Budi berharap, melalui tema-tema kebudayaan ini, para siswa tidak hanya mengenal Suku Tidung yang merupakan suku asli Tarakan, tetapi juga menyadari betapa kayanya tradisi yang dimiliki Indonesia.
”Zaman sekarang ini kan budaya-budaya ini sudah agak mulai pudar dan menghilang. Jadi kami mau memunculkan kembali, seperti ini lho Bugis. Kalau tahun kemarin seperti ini lho Jawa, seperti ini lho Tidung. Jadi mereka tetap bangga dengan suku mereka masing-masing,” tambahnya.
Ketika ditanya mengenai makna dari prosesi Sompe yang menjadi pembuka acara, Budi Setyaning memaparkan filosofinya yang sangat mendalam bagi masa depan para siswa.
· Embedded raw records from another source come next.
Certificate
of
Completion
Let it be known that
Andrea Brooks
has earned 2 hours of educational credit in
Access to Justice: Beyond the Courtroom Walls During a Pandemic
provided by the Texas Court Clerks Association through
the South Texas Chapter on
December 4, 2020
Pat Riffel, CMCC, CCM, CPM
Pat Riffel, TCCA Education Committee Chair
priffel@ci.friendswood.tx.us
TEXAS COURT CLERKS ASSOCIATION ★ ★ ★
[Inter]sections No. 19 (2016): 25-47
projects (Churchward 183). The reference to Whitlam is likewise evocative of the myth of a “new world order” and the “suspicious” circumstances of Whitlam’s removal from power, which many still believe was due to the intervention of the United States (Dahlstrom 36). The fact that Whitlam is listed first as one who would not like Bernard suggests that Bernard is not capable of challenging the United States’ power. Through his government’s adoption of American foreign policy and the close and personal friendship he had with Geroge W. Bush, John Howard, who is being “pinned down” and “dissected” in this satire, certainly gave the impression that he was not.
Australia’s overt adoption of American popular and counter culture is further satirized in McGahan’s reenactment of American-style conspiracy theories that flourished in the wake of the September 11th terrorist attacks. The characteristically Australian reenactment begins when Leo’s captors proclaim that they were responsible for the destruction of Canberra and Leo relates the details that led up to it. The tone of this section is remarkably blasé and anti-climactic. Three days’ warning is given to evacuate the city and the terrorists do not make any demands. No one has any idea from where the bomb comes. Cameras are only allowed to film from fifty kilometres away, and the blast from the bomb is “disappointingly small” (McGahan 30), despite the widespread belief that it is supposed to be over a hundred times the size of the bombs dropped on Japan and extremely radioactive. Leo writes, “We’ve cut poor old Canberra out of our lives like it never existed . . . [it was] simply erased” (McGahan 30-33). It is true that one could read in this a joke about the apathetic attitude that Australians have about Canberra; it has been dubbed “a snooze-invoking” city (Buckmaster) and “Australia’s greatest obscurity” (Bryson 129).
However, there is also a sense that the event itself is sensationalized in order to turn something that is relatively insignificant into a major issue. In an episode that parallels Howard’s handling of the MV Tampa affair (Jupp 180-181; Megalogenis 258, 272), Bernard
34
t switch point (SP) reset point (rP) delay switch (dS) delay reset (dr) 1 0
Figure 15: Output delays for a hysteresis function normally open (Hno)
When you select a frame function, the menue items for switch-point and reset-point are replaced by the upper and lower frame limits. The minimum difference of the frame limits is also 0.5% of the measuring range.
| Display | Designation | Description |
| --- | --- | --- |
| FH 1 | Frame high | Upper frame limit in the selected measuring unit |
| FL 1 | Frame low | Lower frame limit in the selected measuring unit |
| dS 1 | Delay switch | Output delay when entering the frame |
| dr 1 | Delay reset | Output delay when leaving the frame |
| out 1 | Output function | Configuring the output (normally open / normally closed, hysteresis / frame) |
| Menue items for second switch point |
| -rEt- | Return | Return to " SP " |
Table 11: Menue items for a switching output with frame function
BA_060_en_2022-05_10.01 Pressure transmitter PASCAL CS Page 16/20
Ia menjelaskan Sompe itu artinya berlayar atau pergi merantau. Kemudian Rima Ju, ke depan atau menuju masa depan. Kemudian Takunju-nging, tidak akan menengok ke belakang atau tidak akan kembali pulang sebelum berhasil. Dan Rimunase-re, ke tempat asal atau tanah kelahiran.
“Artinya, sekali anak-anak itu mengejar impian dan cita-cita, dalam hal ini mungkin merantau dari negerinya sendiri, mereka pantang pulang sebelum sukses atau berhasil. Supaya mereka tetap semangat selalu untuk berjuang terus,” paparnya.
Budi juga menitipkan pesan mendalam bagi 277 siswa dari 9 rombongan belajar (rombel) yang dilepas tahun ini agar selalu menjaga nilai-nilai moral di mana pun mereka berada.
”Pesannya, tetaplah jadi diri sendiri ketika kalian berada di negeri orang kelak. Tetap jangan sampai lupa dari mana asalnya, bahwa kalian ini Indonesia yang kaya akan budaya, yang mengedepankan adab, etika, dan sopan santun. Untuk yang mau melanjutkan sekolah, belajarlah sungguh-sungguh dan tetap jaga adab,” pungkasnya.
Setelah prosesi adat selesai, acara dilanjutkan dengan pengalungan medali kelulusan yang dilakukan langsung Kepala Dinas Pendidikan (Disdik) Kota Tarakan, Thamrin Toha didampingi Komite Sekolah SMPN 7 sekaligus Ketua Komisi II DPRD Kota Tarakan Simon Patino, serta Kepala SMPN 7, Budi Setyaning diikuti seluruh wali kelas IX.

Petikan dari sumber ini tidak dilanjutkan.